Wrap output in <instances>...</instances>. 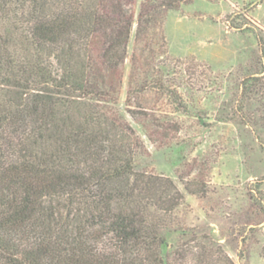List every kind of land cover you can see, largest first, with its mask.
I'll use <instances>...</instances> for the list:
<instances>
[{
    "label": "trees",
    "instance_id": "obj_1",
    "mask_svg": "<svg viewBox=\"0 0 264 264\" xmlns=\"http://www.w3.org/2000/svg\"><path fill=\"white\" fill-rule=\"evenodd\" d=\"M186 1L0 0V264H235L174 223L171 178L138 168L149 153L127 115L160 147L186 142L177 119L142 104L155 88L188 107L145 48L119 105L134 25L151 52L150 29Z\"/></svg>",
    "mask_w": 264,
    "mask_h": 264
},
{
    "label": "rangeland",
    "instance_id": "obj_2",
    "mask_svg": "<svg viewBox=\"0 0 264 264\" xmlns=\"http://www.w3.org/2000/svg\"><path fill=\"white\" fill-rule=\"evenodd\" d=\"M148 36L151 52L134 25L119 105L130 55L145 48L188 107L176 112L155 88L142 104L177 119L186 142L183 152L174 143L160 147L127 115L149 153L138 168L171 178L182 192L174 223L209 235L235 264H264V0L181 2ZM192 180L198 192L185 188ZM181 236H170L172 246Z\"/></svg>",
    "mask_w": 264,
    "mask_h": 264
}]
</instances>
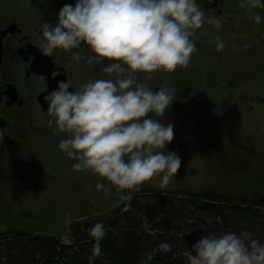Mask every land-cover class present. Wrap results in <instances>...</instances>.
I'll use <instances>...</instances> for the list:
<instances>
[{
	"label": "rangeland",
	"instance_id": "1",
	"mask_svg": "<svg viewBox=\"0 0 264 264\" xmlns=\"http://www.w3.org/2000/svg\"><path fill=\"white\" fill-rule=\"evenodd\" d=\"M74 3L0 0V28L12 22L21 28L54 26L59 10ZM197 4L206 16H216L222 24L216 29L205 23L195 31L197 51L189 66L173 73L157 71L148 81L144 73L136 74L138 82H146L153 90L175 89V101L165 116L157 118L174 126V139L167 148L181 158V167L167 187L161 188L159 178H153L139 188L161 193L136 197L150 208L155 203L152 196L163 200L171 190L218 193L227 196L230 204H255L258 215L231 212L234 220L215 224L211 215L191 205L187 194L175 195L186 203L185 217L166 222L165 227L170 237L180 240L177 254L184 260L201 235L232 231L264 243V21L257 24L239 0H225L220 13L205 9L203 0ZM252 12L264 17V8ZM217 37L225 42L221 51L216 48ZM76 51L85 57L91 54L87 48L54 53L59 63L72 65L67 80L72 89L98 78L115 79L114 74L103 72L104 65H88L85 60L76 64L72 60ZM12 70L3 71L6 79L20 76L17 69ZM18 83L23 106L6 109L0 104V115L8 122L0 141V233L16 229L74 245L78 237L90 236L86 222L93 226L112 218L118 194L115 189L109 194L97 191L94 176L73 171L75 161L58 148L62 137L47 126V110L28 90V85L36 89L34 83H22L21 77ZM132 212L142 218L140 229L149 232L152 216L137 208Z\"/></svg>",
	"mask_w": 264,
	"mask_h": 264
},
{
	"label": "clouds",
	"instance_id": "2",
	"mask_svg": "<svg viewBox=\"0 0 264 264\" xmlns=\"http://www.w3.org/2000/svg\"><path fill=\"white\" fill-rule=\"evenodd\" d=\"M239 6L251 12L257 24L264 21L259 12H252L264 8V0H239ZM205 23L220 29L222 21L206 16L197 0H75L59 10L54 26H41L38 47L43 55L87 48L90 55L76 51L72 60L104 65V73L115 75L86 82L78 90L69 81H58L43 100L47 126L62 137L58 148L75 161L73 171L94 176L97 191L109 194L115 189L117 205L130 202L131 193L153 178L167 187L181 167L180 156L167 148L174 126L157 118L175 101V89L153 90L138 82L136 74L144 73L148 81L157 71L187 68L197 51L194 33ZM224 46L217 37V51ZM106 234L103 222L90 229V264L101 254ZM158 250L169 252L171 245L160 243L145 254L143 264H151ZM184 257V264H264V243L232 231L212 233L201 235Z\"/></svg>",
	"mask_w": 264,
	"mask_h": 264
},
{
	"label": "trees",
	"instance_id": "3",
	"mask_svg": "<svg viewBox=\"0 0 264 264\" xmlns=\"http://www.w3.org/2000/svg\"><path fill=\"white\" fill-rule=\"evenodd\" d=\"M161 192L158 189H139L132 195L130 202L120 203L114 208L112 218L103 222L107 234L100 242L101 254L92 260V264H143L145 254L152 252L162 242L169 243L171 251L158 250L151 264H184V258L177 254L180 240L169 236L165 224L185 217L183 213L187 210L186 203L182 204L175 195L187 192L171 190L163 200L152 196L155 203L150 208L136 197L140 194L151 197ZM187 195L191 205L201 213L211 215L215 224L234 220L231 212L258 215L253 208L255 204H230L227 196L218 193L188 192ZM132 208L144 212L146 210V214L152 216L149 219V232L144 233L140 229L142 218L133 213ZM84 228L90 232L91 223L86 222ZM93 244V238L84 235L78 237L74 245H66L53 236L8 230L0 233V264H90Z\"/></svg>",
	"mask_w": 264,
	"mask_h": 264
},
{
	"label": "flooded vegetation",
	"instance_id": "4",
	"mask_svg": "<svg viewBox=\"0 0 264 264\" xmlns=\"http://www.w3.org/2000/svg\"><path fill=\"white\" fill-rule=\"evenodd\" d=\"M11 24H14L12 31H9L3 38V50L0 61V104L8 109L11 107L23 106L25 99L22 95V90L18 82H31L32 85H28V90L32 92L36 102L42 93H44L48 87H54L63 69L68 80L69 72H72V65L66 66L56 60L54 54L52 56H45L39 51V41L41 39V27L27 26L26 28L17 25L12 22L1 29H4ZM13 68L20 72V76L17 78L6 79L4 70H8V73L12 72ZM57 73V75H53ZM12 85V87H9ZM188 90V89H187ZM11 91V93H8ZM10 94V95H9ZM16 98L13 102L9 103V98ZM39 105V104H38ZM0 118L4 119V127L0 128V133L8 125L7 119L4 115H0ZM2 141V139H0Z\"/></svg>",
	"mask_w": 264,
	"mask_h": 264
},
{
	"label": "water",
	"instance_id": "5",
	"mask_svg": "<svg viewBox=\"0 0 264 264\" xmlns=\"http://www.w3.org/2000/svg\"><path fill=\"white\" fill-rule=\"evenodd\" d=\"M225 0H203L204 2V5L203 7L206 8V9H212V8H215L217 10V12H221L222 11V8H223V3H224ZM14 26V24H11L10 26L4 28V29H0V61H1V57H2V50H3V38L5 37V35L9 32V31H12V27ZM61 76L59 78L58 81H62V80H65L66 77H65V73L63 71V69H61ZM57 86V84L52 88V87H48V89L42 93L40 95V97L38 98V104L39 106L41 107L42 110L46 111L47 110V107L48 105L44 102L43 100V97L44 95H46L48 92H51L53 89H55ZM9 87H12V85H9ZM156 90H158V88H156ZM8 93H11V91H9ZM10 95V94H9ZM9 103L13 102L16 98H9ZM4 119L3 118H0V128H3L4 127Z\"/></svg>",
	"mask_w": 264,
	"mask_h": 264
}]
</instances>
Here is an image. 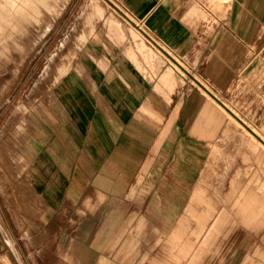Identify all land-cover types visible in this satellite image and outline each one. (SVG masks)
<instances>
[{
  "label": "crops",
  "instance_id": "obj_1",
  "mask_svg": "<svg viewBox=\"0 0 264 264\" xmlns=\"http://www.w3.org/2000/svg\"><path fill=\"white\" fill-rule=\"evenodd\" d=\"M106 1L124 23L112 14L116 27L81 50L57 136L28 168L44 213L57 215L42 234L60 253L74 235L91 264H264V153L204 149L227 138L224 113L264 150L246 124L264 129V66L253 58L264 0ZM194 74L225 97L235 89L241 117Z\"/></svg>",
  "mask_w": 264,
  "mask_h": 264
},
{
  "label": "rangeland",
  "instance_id": "obj_2",
  "mask_svg": "<svg viewBox=\"0 0 264 264\" xmlns=\"http://www.w3.org/2000/svg\"><path fill=\"white\" fill-rule=\"evenodd\" d=\"M112 14L124 23L106 0H46L42 21L32 20L27 36H18L10 68L0 73V259L9 264H91L90 253L74 245V235L62 241L67 251L60 253L58 237L42 234L50 226L57 228V215L50 219V212L44 213L43 198L28 184V168L33 155L56 138L52 123L58 120L59 99L74 96L75 83L81 80L80 74L77 80L75 77L81 50L100 29L116 27L110 20L107 23ZM253 49L257 52L254 61L264 66V36ZM184 66L191 72L188 65ZM194 76L241 117L235 89L225 97ZM243 81L248 84L249 78L239 81L237 88ZM214 107L219 111L212 101ZM221 114L228 120V136L222 137L221 146L216 139L211 148L204 149H259L264 153L234 121ZM246 124L264 138V129ZM217 157L212 155V163H218ZM78 224L70 219L66 226L73 231ZM85 238L80 239L89 242V237ZM259 239L264 243L263 236Z\"/></svg>",
  "mask_w": 264,
  "mask_h": 264
},
{
  "label": "bare ground",
  "instance_id": "obj_3",
  "mask_svg": "<svg viewBox=\"0 0 264 264\" xmlns=\"http://www.w3.org/2000/svg\"><path fill=\"white\" fill-rule=\"evenodd\" d=\"M45 5L46 0H0V73L6 68H10L9 62L17 46L14 42L20 39L18 36H27V28L33 24L32 20L42 21ZM213 99L216 100L214 97ZM214 100L212 101L218 106V101ZM235 123L240 126L237 122ZM256 143L259 147H263L258 141ZM242 209L249 211L250 205L244 204ZM256 210L259 213L264 211V205H258ZM0 264L9 263L2 258Z\"/></svg>",
  "mask_w": 264,
  "mask_h": 264
},
{
  "label": "water",
  "instance_id": "obj_4",
  "mask_svg": "<svg viewBox=\"0 0 264 264\" xmlns=\"http://www.w3.org/2000/svg\"><path fill=\"white\" fill-rule=\"evenodd\" d=\"M218 103H220L219 101H218ZM220 105H222L221 103H220ZM223 106V105H222ZM224 107V106H223ZM237 119V118H236ZM238 120V119H237ZM241 122V121H240ZM251 134H253L256 138H258L248 127H246L245 125H243Z\"/></svg>",
  "mask_w": 264,
  "mask_h": 264
}]
</instances>
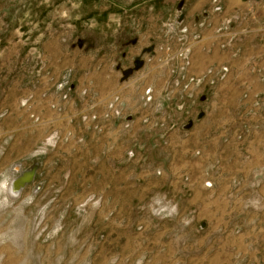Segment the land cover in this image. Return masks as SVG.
I'll return each instance as SVG.
<instances>
[{"label": "rangeland", "instance_id": "obj_1", "mask_svg": "<svg viewBox=\"0 0 264 264\" xmlns=\"http://www.w3.org/2000/svg\"><path fill=\"white\" fill-rule=\"evenodd\" d=\"M199 4L0 0V264H264V0Z\"/></svg>", "mask_w": 264, "mask_h": 264}, {"label": "crops", "instance_id": "obj_2", "mask_svg": "<svg viewBox=\"0 0 264 264\" xmlns=\"http://www.w3.org/2000/svg\"><path fill=\"white\" fill-rule=\"evenodd\" d=\"M196 2H198V3H200L199 5H197L198 7H196V8H200V7H202V3H205V2H211V1H215V2H224V4L226 5V6H224V7H226L225 8V10H226V12H233V11H235L236 9H242V10H245V11H247V8L250 6V4L253 2V3H255L257 0H195ZM215 8V7H214ZM250 11V10H249ZM263 10H259V15H258V17L260 16V19H261V17H263V12H262ZM256 30V29H255ZM262 43H260V45H261ZM262 46H264V45H261L260 47H262ZM256 48H257V46H254V49L256 50ZM263 50V48H261V50H259V52H261ZM249 52V51H248ZM254 52V51H253ZM255 52H257V51H255ZM215 54H214V56H213V58H212V60H215ZM208 59H210L211 60V57L210 56H208ZM219 59H222V60H232L231 58H229L228 56L227 57H222V58H219ZM232 61H235V60H232ZM213 62V61H212ZM239 62H241V61H239Z\"/></svg>", "mask_w": 264, "mask_h": 264}, {"label": "water", "instance_id": "obj_3", "mask_svg": "<svg viewBox=\"0 0 264 264\" xmlns=\"http://www.w3.org/2000/svg\"><path fill=\"white\" fill-rule=\"evenodd\" d=\"M203 100L205 97L202 98ZM26 179V180H25ZM33 180V175L31 172L23 173L19 178L15 179L10 186V193L12 196H17L20 193V189L24 187L27 183Z\"/></svg>", "mask_w": 264, "mask_h": 264}, {"label": "built area", "instance_id": "obj_4", "mask_svg": "<svg viewBox=\"0 0 264 264\" xmlns=\"http://www.w3.org/2000/svg\"><path fill=\"white\" fill-rule=\"evenodd\" d=\"M217 10L220 9L219 7H215Z\"/></svg>", "mask_w": 264, "mask_h": 264}]
</instances>
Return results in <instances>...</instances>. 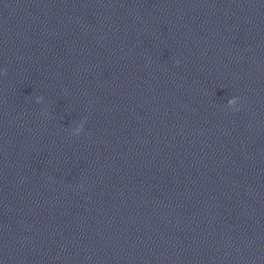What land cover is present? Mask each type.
<instances>
[{"label":"clouds","instance_id":"9594fccd","mask_svg":"<svg viewBox=\"0 0 264 264\" xmlns=\"http://www.w3.org/2000/svg\"><path fill=\"white\" fill-rule=\"evenodd\" d=\"M5 74H6V70H5ZM42 99H43V97H37L36 102L39 103V102H41ZM238 99H239L238 97L229 98L227 100V106L228 107H234L237 104ZM81 131H83V121L75 129H73V132L75 134H79Z\"/></svg>","mask_w":264,"mask_h":264}]
</instances>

--------------------

## Görev hedefi
Yukarıdaki kayıtlarda "clouds" kelimesini içeren satırların hepsini bir araya toplar mısın? Büyük-küçük harf ayrımı dikkate alınmalıdır.

## Sonuç
	"label": "clouds",
[{"label":"clouds","instance_id":"9594fccd","mask_svg":"<svg viewBox=\"0 0 264 264\" xmlns=\"http://www.w3.org/2000/svg\"><path fill=\"white\" fill-rule=\"evenodd\" d=\"M5 74H6V70H5ZM42 99H43V97H37L36 102L39 103V102H41ZM238 99H239L238 97L229 98L227 100V106L228 107H234L237 104ZM81 131H83V121L75 129H73V132L75 134H79Z\"/></svg>","mask_w":264,"mask_h":264}]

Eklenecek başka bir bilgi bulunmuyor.